Afterwards, I headed down to Bob's for a cup of coffee, where I found more bad Catholics (yay!)...and took a photo of myself with my webcam for unknown reasons (see above). I brought with me 2 large bags of books and my laptop with the intention of editing an essay and writing the Works Cited page for my thesis. For some reason, I felt the need to get out of my usual space and spread out in order to accomplish this not-so-small task. My thesis is an interesting oddity to me now that I've finished writing it. It is difficult for me to encounter. I realize that "encounter" is a strange word to use within this context, but that is what it feels like: an encounter. It feels as though it is an actual encounter with myself, a meeting of myself--that is, a self that I once was in the past--a self that I once knew well and, like an old friend, will always understand better than anyone else.
From the stack of books I brought with me, there is one book in particular that still intrigues me the most, a book that I used as a resource in the writing of my thesis: Writing as a Way of Healing: How Telling Our Stories Transforms Our Lives by Louise DeSalvo. There are times that I feel like I am nearly leaping out of my skin with excitement and curiosity. There are so many things I want to do and see and create and understand. There will never be an end to this learning. There will never be an end to this intense interest in the layers of meaning and connectedness that create my life and that life creates.
Over and over I find myself struggling with the issue of time. Always, I'm looking for more. Never, do I have enough. The feeling is intense: this love I feel for life. Sometimes I feel like I could live forever--and, still, it would not be enough.

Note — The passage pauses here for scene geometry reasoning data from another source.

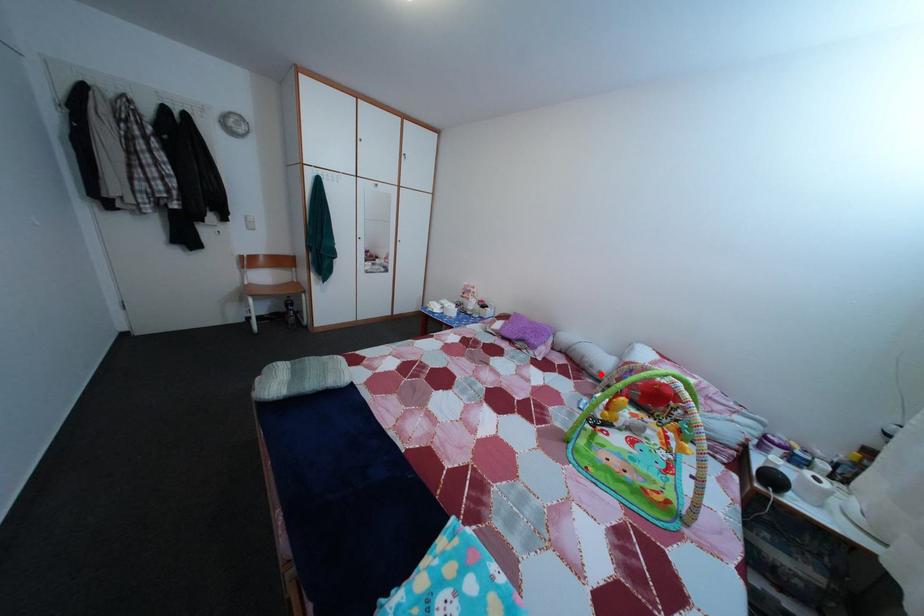
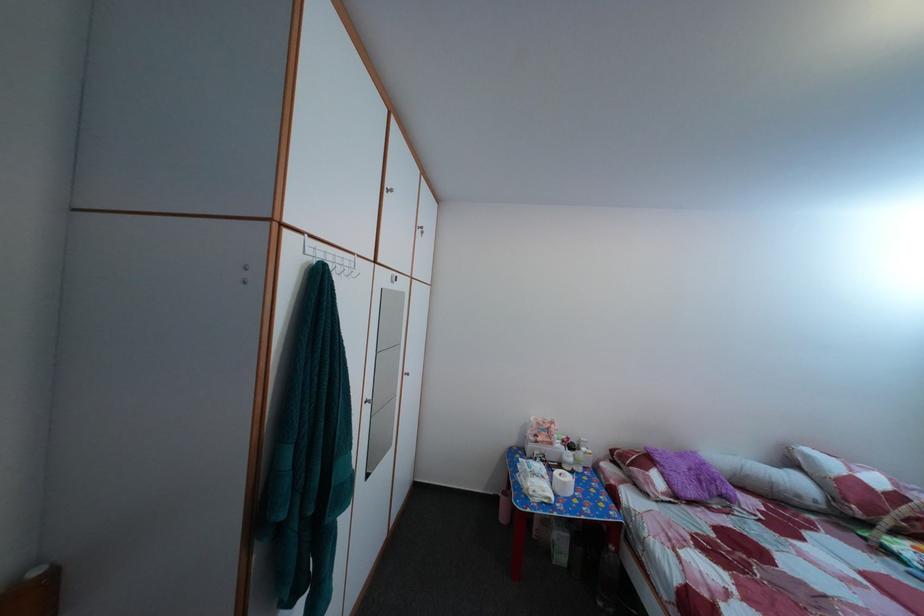
Find the pixel in the second image that matches the highlighted location in the first image.

(808, 504)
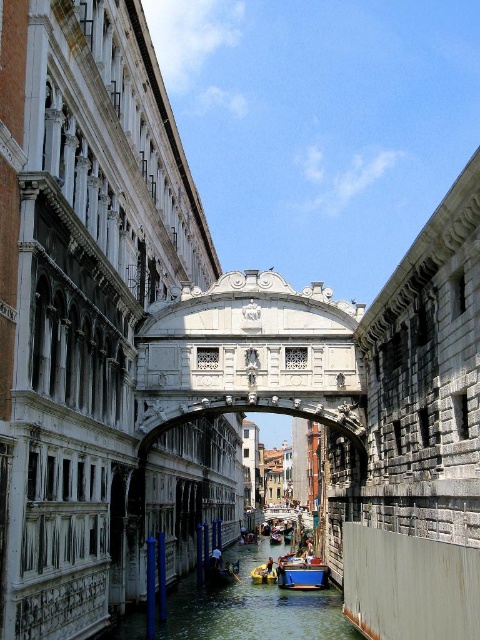
Between greenish water at center and blue matte boat at center, which one has less height?

blue matte boat at center is shorter.

Looking at this image, does greenish water at center appear under blue matte boat at center?

Yes, greenish water at center is below blue matte boat at center.

Is point (283, 625) positioned behind point (309, 588)?

No, it is not.

This screenshot has width=480, height=640. Identify the location of greenish water at center. (253, 605).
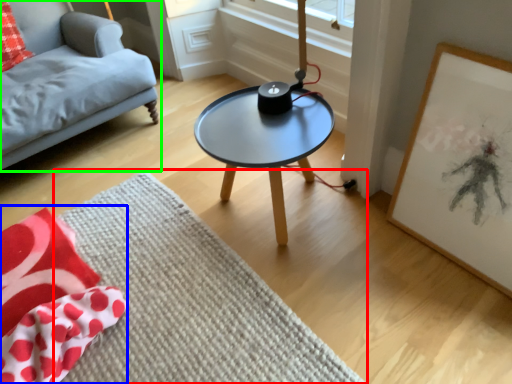
Question: Considering the real-world distances, which object is closest to mat (highlighted by a red box)? blanket (highlighted by a blue box) or studio couch (highlighted by a green box).

Choices:
 (A) blanket
 (B) studio couch

Answer: (A)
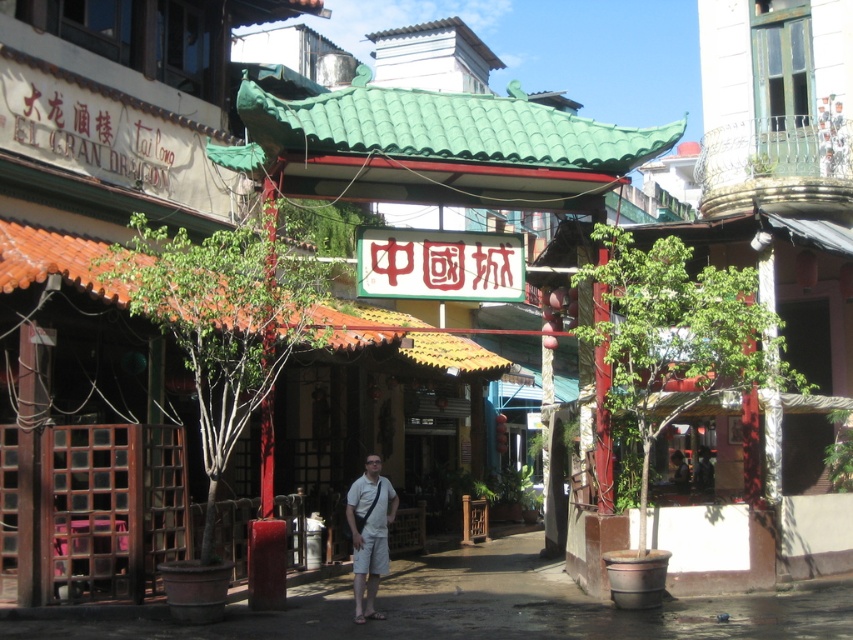
Does white cotton shorts at center have a smaller size compared to dark gray fabric pants at lower center?

Correct, white cotton shorts at center occupies less space than dark gray fabric pants at lower center.

Does white cotton shorts at center come in front of dark gray fabric pants at lower center?

Yes, white cotton shorts at center is in front of dark gray fabric pants at lower center.

Which is behind, point (386, 525) or point (679, 476)?

The point (679, 476) is more distant.

Locate an element on the screen. The height and width of the screenshot is (640, 853). white cotton shorts at center is located at coordinates (369, 532).

Measure the distance between green tile canopy at center and dark gray fabric pants at lower center.

green tile canopy at center is 12.26 meters away from dark gray fabric pants at lower center.

Which of these two, green tile canopy at center or dark gray fabric pants at lower center, stands shorter?

With less height is dark gray fabric pants at lower center.

Between point (469, 120) and point (679, 488), which one is positioned in front?

Point (469, 120) is more forward.

This screenshot has height=640, width=853. Find the location of `green tile canopy at center`. green tile canopy at center is located at coordinates (437, 147).

Can you confirm if green tile canopy at center is taller than white cotton shorts at center?

Yes, green tile canopy at center is taller than white cotton shorts at center.

Where is `green tile canopy at center`? green tile canopy at center is located at coordinates (x=437, y=147).

Find the location of a particular element. This screenshot has width=853, height=640. green tile canopy at center is located at coordinates (437, 147).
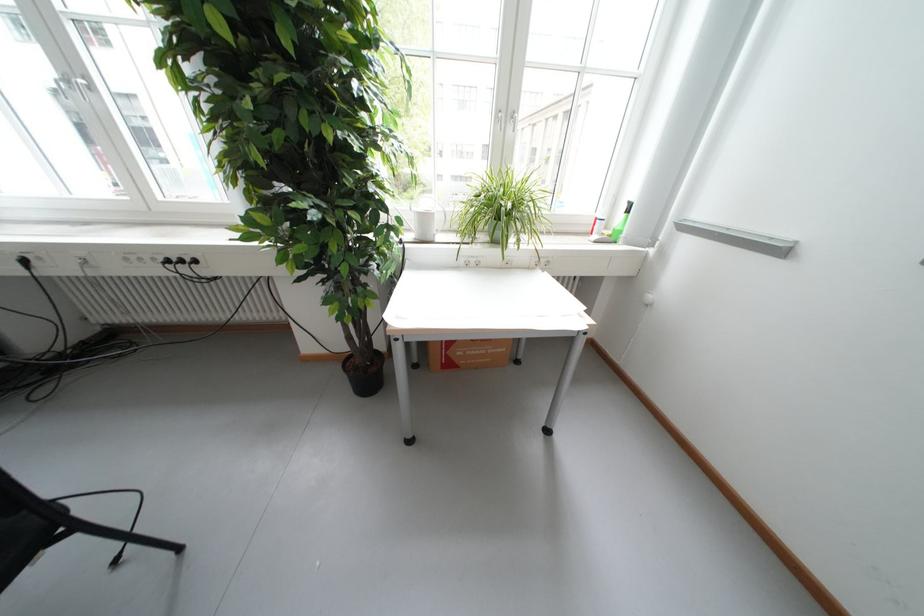
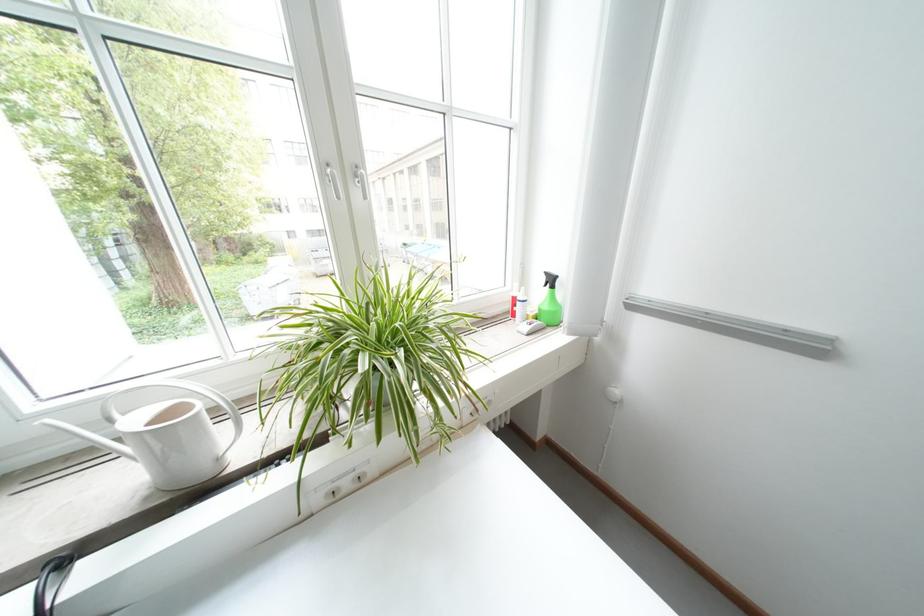
Find the pixel in the second image that matches (638,204) in the first image.

(555, 275)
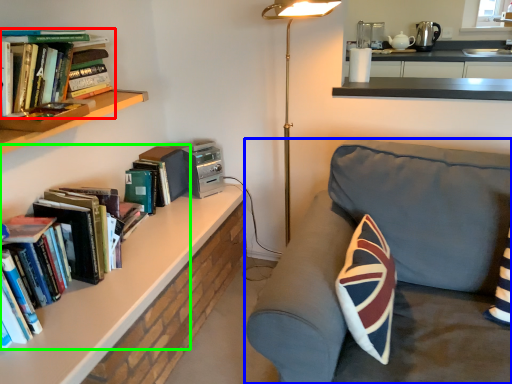
Question: Considering the real-world distances, which object is closest to book (highlighted by a red box)? studio couch (highlighted by a blue box) or book (highlighted by a green box).

Choices:
 (A) studio couch
 (B) book

Answer: (B)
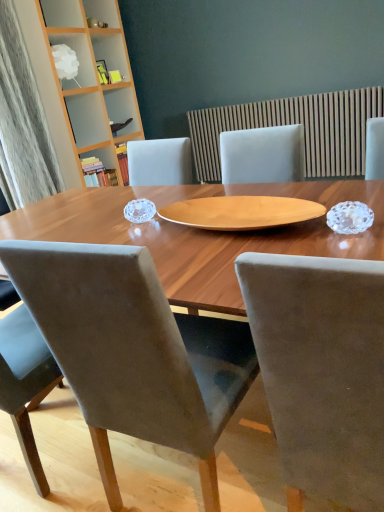
Question: Is white frosted glass lampshade at upper left, the 1th shelf positioned from the top, aimed at wooden slats at upper center?

Choices:
 (A) no
 (B) yes

Answer: (A)

Question: Considering the relative sizes of white frosted glass lampshade at upper left, the 1th shelf positioned from the top, and wooden slats at upper center in the image provided, is white frosted glass lampshade at upper left, the 1th shelf positioned from the top, smaller than wooden slats at upper center?

Choices:
 (A) yes
 (B) no

Answer: (A)

Question: Are white frosted glass lampshade at upper left, the 2th shelf in the bottom-to-top sequence, and wooden slats at upper center far apart?

Choices:
 (A) no
 (B) yes

Answer: (B)

Question: From the image's perspective, is white frosted glass lampshade at upper left, the 1th shelf positioned from the top, on top of wooden slats at upper center?

Choices:
 (A) no
 (B) yes

Answer: (B)

Question: From a real-world perspective, is white frosted glass lampshade at upper left, the 2th shelf in the bottom-to-top sequence, under wooden slats at upper center?

Choices:
 (A) yes
 (B) no

Answer: (B)

Question: In terms of width, does white frosted glass lampshade at upper left, the 2th shelf in the bottom-to-top sequence, look wider or thinner when compared to wooden slats at upper center?

Choices:
 (A) wide
 (B) thin

Answer: (A)

Question: From a real-world perspective, is white frosted glass lampshade at upper left, the 2th shelf in the bottom-to-top sequence, above or below wooden slats at upper center?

These days, my life is in the middle of a transformation. I often find myself in a storm somewhere between holding back and pushing forward. It is interesting and complicated, painful and wonderful, all at the same time. Sometimes I feel like, if I open my mouth, I might just burst into flames or song. Sometimes (often) I wonder what would happen if I didn't contain myself. And the thought feels dangerous. Amazingly, devilishly, dangerous.